Additional SQL Server features and topics not covered by specific categories
Yes. the lock resource is a hash, two different rows may get the same lock-resource value, and therefore with some bad luck, you can get blocking or even deadlocks with unrelated rows, because they have the same lock hash.
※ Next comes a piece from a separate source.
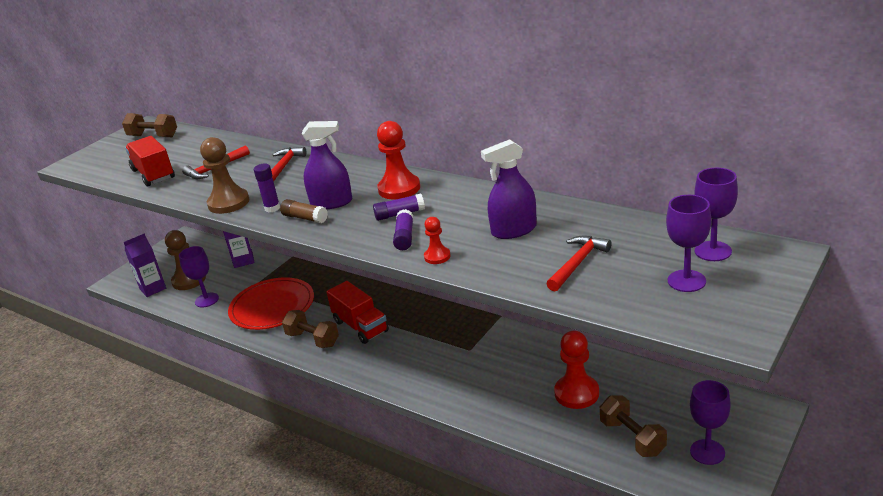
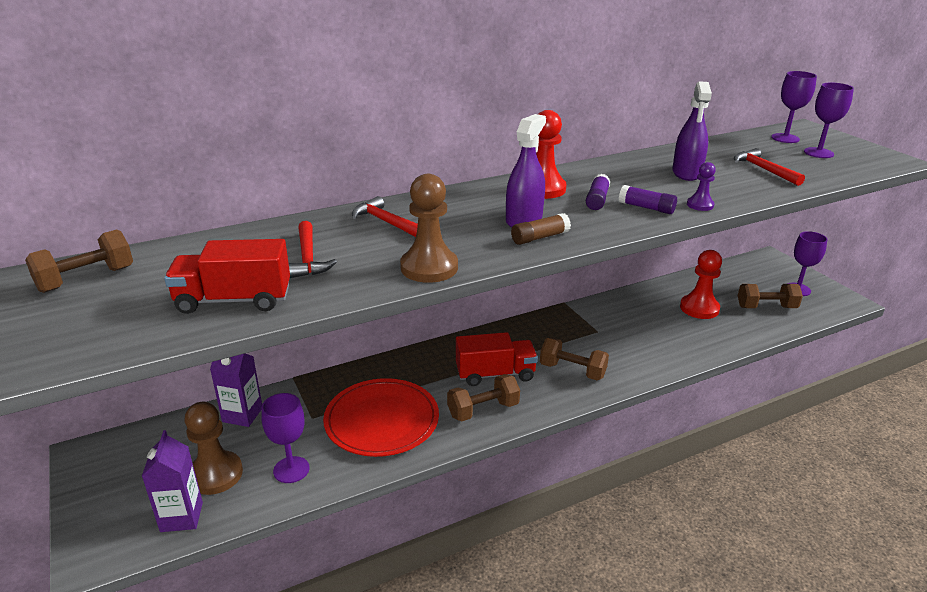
camera: 65 degrees left, 0 degrees up
(272, 208) = (487, 248): purple glue stick -> none
(396, 358) = (572, 371): none -> brown dumbbell
(437, 256) = (700, 205): red pawn -> purple pawn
However, it is not correct that the hash is computed from nvarchar values only. The lock hash is computed from the key values. Look at this:
CREATE TABLE nisse (Col1 nvarchar(20) NOT NULL,
Col2 nvarchar(20) NOT NULL,
Col3 date NOT NULL,
PRIMARY KEY(Col1, Col2, Col3))
go
INSERT nisse (Col1, Col2, Col3)
VALUES('AB123.12', '1', '2023-02-12'),
('AB123.1', '21', '2023-02-12'),
('AB123.1', '21', '2023-12-12')
go
SELECT *, %%LOCKRES%%
FROM nisse
go
DROP TABLE nisse
The rows with the same date indeed has the same lock resource because of the accident with the strings. But the row with a different date also has a different lock resource.
It is difficult to give advice how you should deal with your deadlocks, since I don't know about your application. But I as said, I think it takes a bit of bad luck to end up in this situation, and some trickery may be needed to work around it.